POLITICA

Il sindaco pometino Zuccalà ha scritto una lettera al prefetto Basilone sollecitando un incontro istituzionale sul caso

“Il campo nomadi di Castel Romano mette a rischio la sicurezza dei cittadini di Pomezia”

"Rapine agli automobilisti, aggressioni, roghi tossici e degrado generalizzato"

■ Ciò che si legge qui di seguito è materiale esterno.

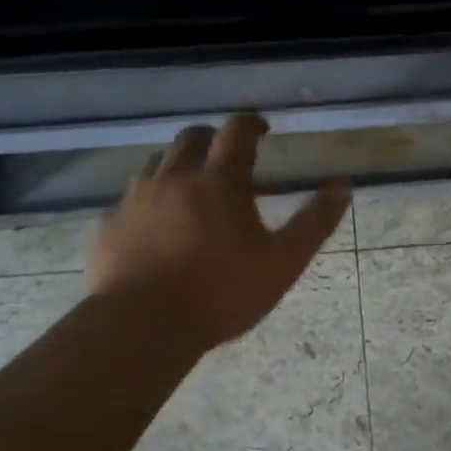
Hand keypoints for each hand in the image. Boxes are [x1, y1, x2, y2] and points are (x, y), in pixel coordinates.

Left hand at [88, 113, 351, 348]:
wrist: (144, 326)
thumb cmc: (222, 293)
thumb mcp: (282, 262)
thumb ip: (314, 222)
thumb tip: (342, 186)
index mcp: (218, 181)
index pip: (236, 132)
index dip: (250, 123)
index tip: (261, 129)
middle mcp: (173, 178)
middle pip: (190, 138)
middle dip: (211, 139)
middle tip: (225, 157)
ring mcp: (135, 200)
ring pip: (154, 164)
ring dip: (175, 167)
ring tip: (188, 190)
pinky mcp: (107, 226)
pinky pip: (126, 202)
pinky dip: (145, 204)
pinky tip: (151, 228)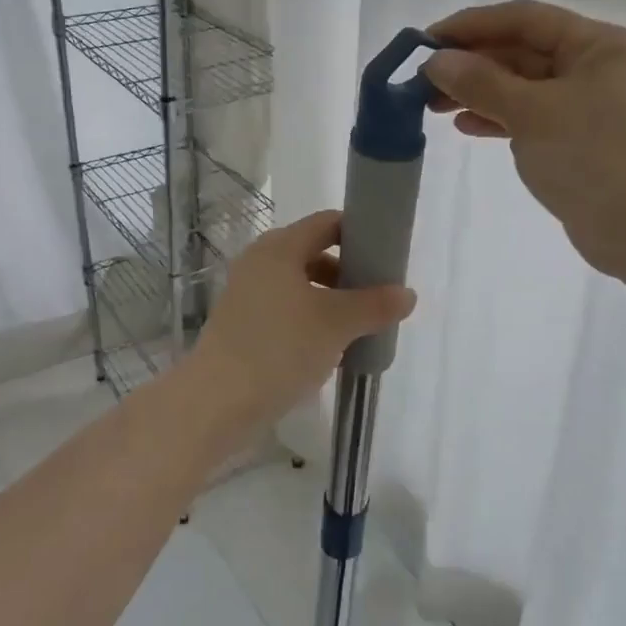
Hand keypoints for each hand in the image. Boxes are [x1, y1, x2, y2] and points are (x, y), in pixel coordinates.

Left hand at [187, 211, 416, 432]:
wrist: (217, 402)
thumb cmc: (280, 348)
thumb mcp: (336, 324)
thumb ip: (375, 305)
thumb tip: (408, 294)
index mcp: (280, 248)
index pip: (327, 223)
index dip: (359, 234)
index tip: (387, 257)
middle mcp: (260, 262)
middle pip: (314, 253)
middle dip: (348, 273)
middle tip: (378, 297)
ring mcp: (247, 293)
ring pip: (300, 285)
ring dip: (331, 300)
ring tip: (359, 327)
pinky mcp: (242, 323)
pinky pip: (285, 309)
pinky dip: (310, 319)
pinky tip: (330, 347)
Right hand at [423, 0, 625, 286]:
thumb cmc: (592, 157)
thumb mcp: (530, 112)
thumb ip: (479, 82)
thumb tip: (435, 61)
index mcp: (597, 44)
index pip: (524, 19)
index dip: (471, 25)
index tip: (425, 40)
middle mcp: (596, 66)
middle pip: (522, 51)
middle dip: (471, 63)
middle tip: (423, 79)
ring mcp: (589, 105)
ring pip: (522, 86)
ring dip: (479, 92)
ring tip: (433, 105)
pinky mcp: (580, 139)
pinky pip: (531, 116)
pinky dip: (498, 118)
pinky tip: (466, 126)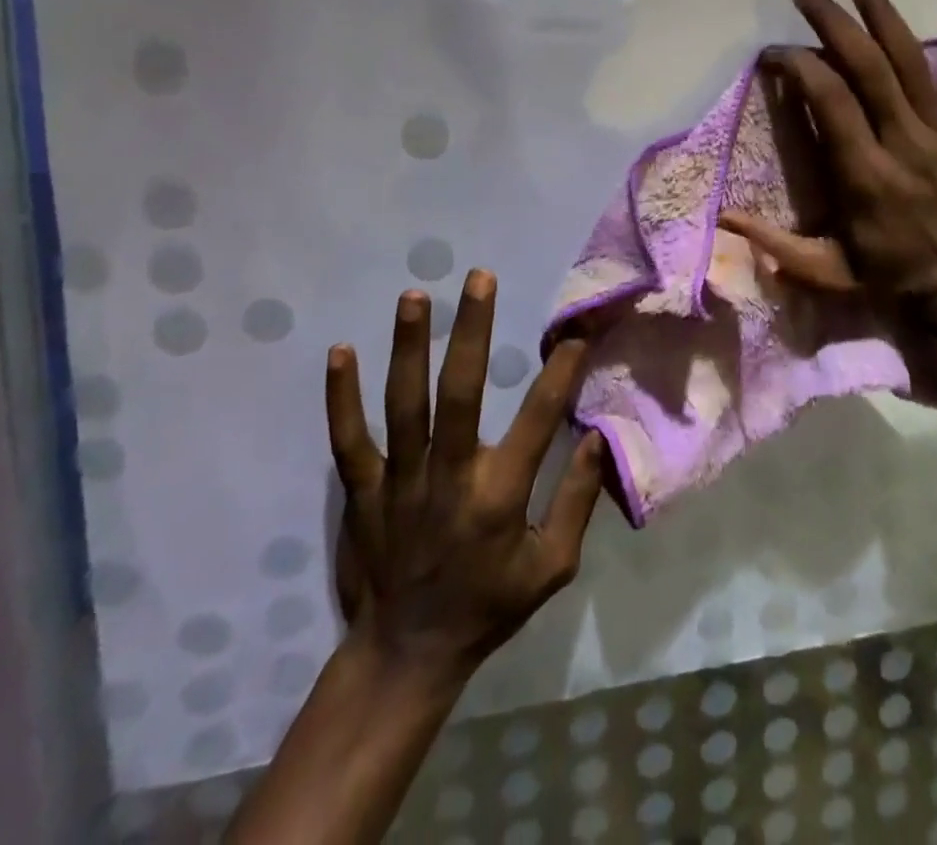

Pomezia Campo nomadi di Castel Romano, il Sindaco Zuccalà scrive al Prefetto Basilone.
Atti vandalici, rapine agli automobilisti, aggressioni sui mezzi pubblici, roghi tossici e degrado generalizzato al campo nomadi di Castel Romano. Sono queste le motivazioni al centro della richiesta urgente inviata dal Sindaco di Pomezia Adriano Zuccalà al Prefetto di Roma Paola Basilone con la quale si sollecita un incontro tra istituzioni e un’azione coordinata con tutte le autorità preposte.
“Ricevo numerose segnalazioni dai miei concittadini che quotidianamente percorrono una delle vie più trafficate e pericolose d’Italia, la via Pontina, e sono testimoni di quanto accade – si legge nella nota – Si riscontrano inoltre molteplici difficoltà negli interventi delle forze dell’ordine e dei Vigili del Fuoco, chiamati ormai quotidianamente ad intervenire per lo spegnimento dei roghi tossici all’interno del campo, mettendo a rischio la loro incolumità non tanto per l’intervento di spegnimento ma per la gestione delle persone interne che rendono difficoltosi gli interventi”.
“Siamo molto preoccupati – spiega il Primo Cittadino – Come Comune non abbiamo alcuna autorità né competenza per intervenire, ma la prossimità con il campo nomadi in questione ci chiama in causa in merito alla sicurezza e all’incolumità dei nostri concittadini”.